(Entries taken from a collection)
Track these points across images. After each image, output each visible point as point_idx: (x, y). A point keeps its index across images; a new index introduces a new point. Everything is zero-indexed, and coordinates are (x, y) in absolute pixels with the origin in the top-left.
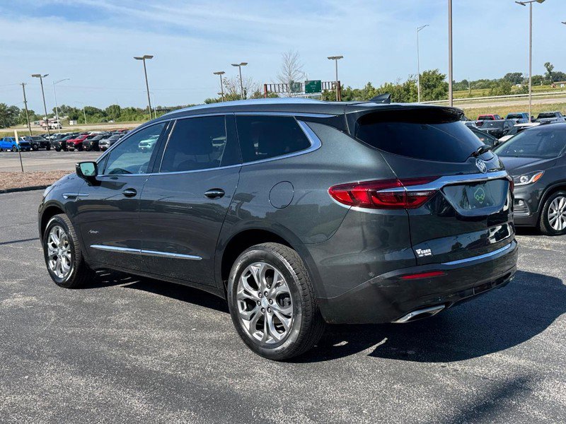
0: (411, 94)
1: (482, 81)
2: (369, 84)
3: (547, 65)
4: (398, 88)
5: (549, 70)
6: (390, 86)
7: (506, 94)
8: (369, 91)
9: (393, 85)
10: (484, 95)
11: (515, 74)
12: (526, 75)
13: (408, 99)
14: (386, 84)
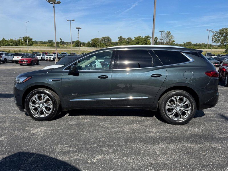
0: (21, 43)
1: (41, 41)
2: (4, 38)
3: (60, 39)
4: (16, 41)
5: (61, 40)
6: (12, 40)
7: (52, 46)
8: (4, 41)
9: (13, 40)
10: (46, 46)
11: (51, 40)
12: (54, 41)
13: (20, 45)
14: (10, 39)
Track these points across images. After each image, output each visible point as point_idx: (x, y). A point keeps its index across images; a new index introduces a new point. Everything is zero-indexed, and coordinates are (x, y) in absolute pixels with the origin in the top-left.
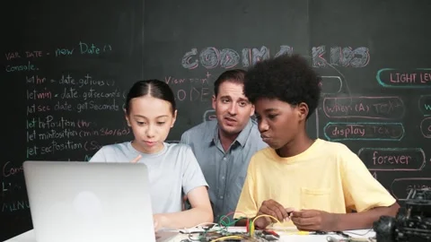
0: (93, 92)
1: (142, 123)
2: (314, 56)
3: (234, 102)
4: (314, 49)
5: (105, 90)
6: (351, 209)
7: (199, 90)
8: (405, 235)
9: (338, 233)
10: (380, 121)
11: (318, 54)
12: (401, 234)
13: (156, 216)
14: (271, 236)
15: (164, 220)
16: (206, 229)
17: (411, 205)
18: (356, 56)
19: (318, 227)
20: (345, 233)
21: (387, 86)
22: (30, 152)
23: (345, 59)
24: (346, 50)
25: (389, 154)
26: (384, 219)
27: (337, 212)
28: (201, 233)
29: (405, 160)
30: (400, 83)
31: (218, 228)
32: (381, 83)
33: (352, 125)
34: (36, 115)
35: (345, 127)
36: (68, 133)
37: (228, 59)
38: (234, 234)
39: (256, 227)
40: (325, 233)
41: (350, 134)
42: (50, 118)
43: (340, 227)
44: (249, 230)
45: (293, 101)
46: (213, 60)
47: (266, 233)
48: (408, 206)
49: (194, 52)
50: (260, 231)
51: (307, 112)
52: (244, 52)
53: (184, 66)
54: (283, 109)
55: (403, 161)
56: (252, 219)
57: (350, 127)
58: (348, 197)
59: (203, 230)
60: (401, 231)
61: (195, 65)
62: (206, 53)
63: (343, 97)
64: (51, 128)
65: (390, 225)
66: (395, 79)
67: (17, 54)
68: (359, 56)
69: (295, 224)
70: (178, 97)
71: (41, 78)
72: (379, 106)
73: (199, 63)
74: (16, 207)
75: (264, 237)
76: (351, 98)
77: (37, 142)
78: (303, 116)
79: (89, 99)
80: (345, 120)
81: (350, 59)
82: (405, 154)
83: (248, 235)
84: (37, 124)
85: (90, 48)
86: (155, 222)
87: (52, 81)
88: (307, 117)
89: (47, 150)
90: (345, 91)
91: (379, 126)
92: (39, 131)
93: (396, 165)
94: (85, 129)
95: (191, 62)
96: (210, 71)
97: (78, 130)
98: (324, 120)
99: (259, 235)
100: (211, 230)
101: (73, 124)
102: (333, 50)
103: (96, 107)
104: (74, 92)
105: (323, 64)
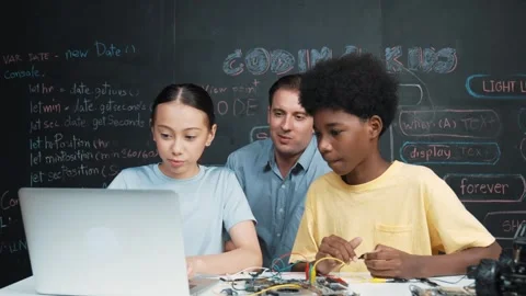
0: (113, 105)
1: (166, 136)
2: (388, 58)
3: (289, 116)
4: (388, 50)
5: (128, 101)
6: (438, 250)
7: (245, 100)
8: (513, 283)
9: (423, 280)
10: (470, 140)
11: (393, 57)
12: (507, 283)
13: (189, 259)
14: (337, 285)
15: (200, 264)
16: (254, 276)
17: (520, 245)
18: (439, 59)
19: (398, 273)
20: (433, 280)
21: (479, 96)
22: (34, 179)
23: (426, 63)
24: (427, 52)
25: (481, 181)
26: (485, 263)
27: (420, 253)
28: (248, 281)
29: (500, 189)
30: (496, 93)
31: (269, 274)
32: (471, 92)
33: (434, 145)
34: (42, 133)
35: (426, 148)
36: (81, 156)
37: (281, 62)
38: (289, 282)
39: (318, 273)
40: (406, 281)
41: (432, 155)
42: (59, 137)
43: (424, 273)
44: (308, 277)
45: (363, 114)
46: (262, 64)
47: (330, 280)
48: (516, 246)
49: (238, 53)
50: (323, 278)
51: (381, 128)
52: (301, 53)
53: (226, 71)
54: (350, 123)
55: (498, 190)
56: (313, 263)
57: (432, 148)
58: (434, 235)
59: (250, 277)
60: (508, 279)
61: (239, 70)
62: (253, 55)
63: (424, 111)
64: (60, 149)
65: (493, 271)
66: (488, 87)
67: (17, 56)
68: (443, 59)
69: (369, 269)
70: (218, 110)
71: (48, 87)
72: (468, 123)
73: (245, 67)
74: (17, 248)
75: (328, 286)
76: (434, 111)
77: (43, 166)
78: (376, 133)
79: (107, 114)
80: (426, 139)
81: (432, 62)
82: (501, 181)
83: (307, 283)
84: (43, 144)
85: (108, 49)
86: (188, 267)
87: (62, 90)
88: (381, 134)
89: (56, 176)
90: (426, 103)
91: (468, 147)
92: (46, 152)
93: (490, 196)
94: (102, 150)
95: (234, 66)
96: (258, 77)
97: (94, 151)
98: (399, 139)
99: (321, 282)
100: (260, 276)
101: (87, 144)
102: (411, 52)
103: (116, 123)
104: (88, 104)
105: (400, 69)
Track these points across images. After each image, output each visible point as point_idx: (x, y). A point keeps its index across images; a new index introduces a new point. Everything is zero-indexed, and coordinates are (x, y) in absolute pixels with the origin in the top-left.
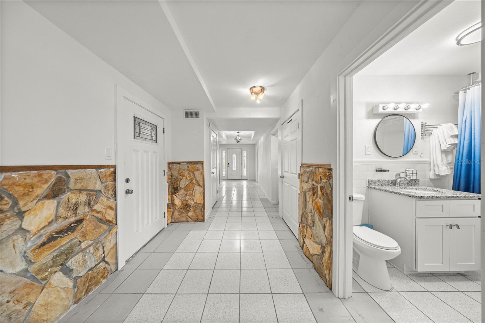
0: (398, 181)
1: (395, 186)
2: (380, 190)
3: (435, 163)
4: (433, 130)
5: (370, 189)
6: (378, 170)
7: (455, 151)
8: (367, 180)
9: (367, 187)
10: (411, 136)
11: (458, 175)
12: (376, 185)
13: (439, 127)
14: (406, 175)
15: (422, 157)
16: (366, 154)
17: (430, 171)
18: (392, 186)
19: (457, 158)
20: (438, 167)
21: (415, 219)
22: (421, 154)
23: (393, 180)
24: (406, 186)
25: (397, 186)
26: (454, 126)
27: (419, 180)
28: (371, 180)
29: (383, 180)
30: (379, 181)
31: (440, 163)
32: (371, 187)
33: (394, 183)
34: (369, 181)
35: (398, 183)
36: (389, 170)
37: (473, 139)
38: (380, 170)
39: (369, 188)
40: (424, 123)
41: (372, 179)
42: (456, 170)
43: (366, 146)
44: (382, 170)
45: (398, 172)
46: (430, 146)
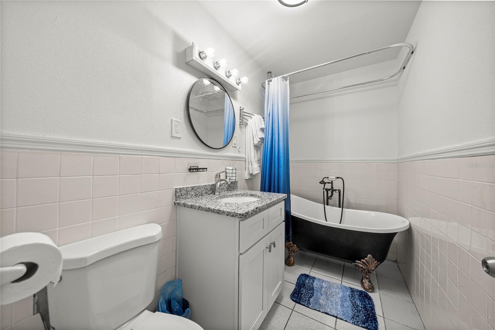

WORK TO BE COMPLETED
Each entry is to be transcribed verbatim, and any picture in it is to be skipped.

WORKED SOLUTION
Track these points across images. After each image, output each visible point as point_idx: (x, y). A point keeps its index across images; a new index introduces a new point. Everything is zero-indexed, and coordinates are (x, y) in absolute pixels with the origin in the top-left.
0: (411, 94)
1: (482, 81)
2: (369, 84)
3: (547, 65)
4: (398, 88)
5: (549, 70)
6: (390, 86)
7: (506, 94)
8: (369, 91)
9: (393, 85)
10: (484, 95)
11: (515, 74)
12: (526, 75)
13: (408, 99)
14: (386, 84)
0: (21, 43)
1: (41, 41)
2: (4, 38)
3: (60, 39)
4: (16, 41)
5: (61, 40)
6: (12, 40)
7: (52, 46)
8: (4, 41)
9: (13, 40)
10: (46, 46)
11: (51, 40)
12: (54, 41)
13: (20, 45)
14: (10, 39)
Track these points across images. After each image, output each visible point as point_idx: (x, y). A point keeps its index across images; a new index introduces a new point. Everything is zero-indexed, and coordinates are (x, y) in absolute pixels with the origin in the top-left.
0: (93, 92)
1: (142, 123)
2: (314, 56)
3: (234, 102)
4: (314, 49)
5: (105, 90)
6: (351, 209)
7: (199, 90)
8: (405, 235)
9: (338, 233)
10: (380, 121)
11: (318, 54)
12: (401, 234)
13: (156, 216)
14: (271, 236)
15: (164, 220)
16: (206, 229)
17: (411, 205)
18: (356, 56)
19: (318, 227)
20: (345, 233)
21: (387, 86)
22: (30, 152)
23: (345, 59)
24: (346, 50)
25: (389, 154)
26: (384, 219)
27: (337, 212)
28: (201, 233)
29: (405, 160)
30: (400, 83)
31: (218, 228)
32: (381, 83)
33: (352, 125)
34: (36, 115)
35: (345, 127)
36: (68, 133)
37: (228, 59)
38: (234, 234)
39: (256, 227)
40: (325, 233)
41: (350, 134)
42: (50, 118)
43: (340, 227)
44: (249, 230)
45: (293, 101)
46: (213, 60)
47: (266, 233)
48: (408, 206)
49: (194, 52)
50: (260, 231)
51: (307, 112)
52: (244, 52)
53: (184, 66)
54: (283, 109)
55: (403, 161)
56: (252, 219)
57: (350, 127)
58: (348, 197)
59: (203, 230)
60: (401, 231)
61: (195, 65)
62: (206, 53)
63: (343, 97)
64: (51, 128)
65: (390, 225)
66: (395, 79)
67: (17, 54)
68: (359, 56)
69: (295, 224)
70: (178, 97)
71: (41, 78)
72: (379, 106)
73: (199, 63)
74: (16, 207)
75: (264, 237)
76: (351, 98)
77: (37, 142)
78: (303, 116)
79: (89, 99)
80: (345, 120)
81: (350, 59)
82: (405, 154)
83: (248, 235)
84: (37, 124)
85: (90, 48)
86: (155, 222)
87: (52, 81)
88: (307, 117)
89: (47, 150)
90: (345, 91)
91: (379, 126)
92: (39, 131)
93: (396, 165)
94: (85, 129)
95: (191, 62)
96: (210, 71)
97: (78, 130)
98: (324, 120)
99: (259, 235)
100: (211, 230)
101: (73, 124)
102: (333, 50)
103: (96, 107)
104: (74, 92)
105: (323, 64)
0: (113, 105)
1: (166, 136)
2: (388, 58)
3: (289, 116)
4: (388, 50)
5: (128, 101)
6: (438, 250)
7: (245, 100)
8: (513, 283)
9: (423, 280)
10: (470, 140)
11: (393, 57)
12: (507, 283)
13: (189, 259)
14: (337, 285)
15: (200, 264)
16: (254, 276)
17: (520, 245)
18: (439, 59)
19: (398, 273)
20: (433, 280)
21: (479, 96)
22: (34, 179)
23: (426, 63)
24: (427, 52)
25: (481, 181)
26: (485, 263)
27: (420, 253)
28: (248, 281)
29: (500, 189)
30: (496, 93)
31: (269, 274)
32: (471, 92)
33: (434, 145)
34: (42, 133)
35: (426, 148)
36: (81, 156)
37: (281, 62)
38: (289, 282)
39: (318, 273)
40: (406, 281)
41: (432, 155)
42: (59, 137)
43: (424, 273)
44: (308, 277)
45: (363, 114)
46: (262, 64)
47: (330, 280)
48: (516, 246)
49: (238, 53)
50: (323, 278)
51: (381, 128)
52: (301, 53)
53: (226, 71)
54: (350, 123)
55: (498, 190)
56: (313, 263)
57: (432, 148)
58: (434, 235)
59: (250, 277)
60: (508, 279)
61: (239, 70)
62: (253, 55)
63: (424, 111)
64: (60, 149)
65: (493, 271)
66: (488, 87)
67: (17, 56)
68: (443, 59)
69: (369, 269)
70: (218, 110)
71: (48, 87)
72: (468, 123)
73: (245, 67)
74: (17, 248)
75: (328, 286)
76: (434, 111)
77: (43, 166)
78: (376, 133)
79: (107, 114)
80: (426, 139)
81: (432, 62)
82: (501, 181)
83: (307, 283)
84: (43, 144)
85: (108, 49)
86: (188, 267)
87: (62, 90)
88: (381, 134)
89: (56, 176)
90: (426, 103)
91: (468, 147)
92: (46, 152)
93: (490, 196)
94: (102, 150)
95: (234, 66)
96: (258, 77)
97: (94, 151)
98: (399, 139)
99: (321, 282)
100: (260, 276)
101: (87, 144)
102: (411, 52)
103: (116, 123)
104: (88, 104)
105: (400, 69)
Track these points across images. After each image, output each visible point as point_idx: (x, y). A point keeps its index across images; a new index introduces a new point. Everything is zero-indexed, and coordinates are (x, y) in absolute pixels with the origin in the top-left.
0: (398, 181)
1: (395, 186)
2: (380, 190)
3: (435, 163)
4: (433, 130)
5: (370, 189)
6: (378, 170)
7: (455, 151)
8: (367, 180)
9: (367, 187)
10: (411, 136)
11: (458, 175)
12: (376, 185)
13: (439, 127)
14: (406, 175)
15: (422, 157)
16: (366, 154)
17: (430, 171)
18: (392, 186)
19: (457, 158)
20: (438, 167)
21: (415, 219)
22: (421, 154)
23: (393, 180)
24: (406, 186)
25: (397, 186)
26: (454, 126)
27: (419, 180)
28: (371, 180)
29: (383, 180)
30: (379, 181)
31: (440, 163)
32: (371, 187)
33: (394, 183)
34: (369, 181)
35: (398, 183)
36: (389, 170)
37: (473, 139)
38: (380, 170)
39: (369, 188)
40: (424, 123)
41: (372, 179)
42: (456, 170)
43: (366, 146)
44: (382, 170)
45: (398, 172)
46: (430, 146)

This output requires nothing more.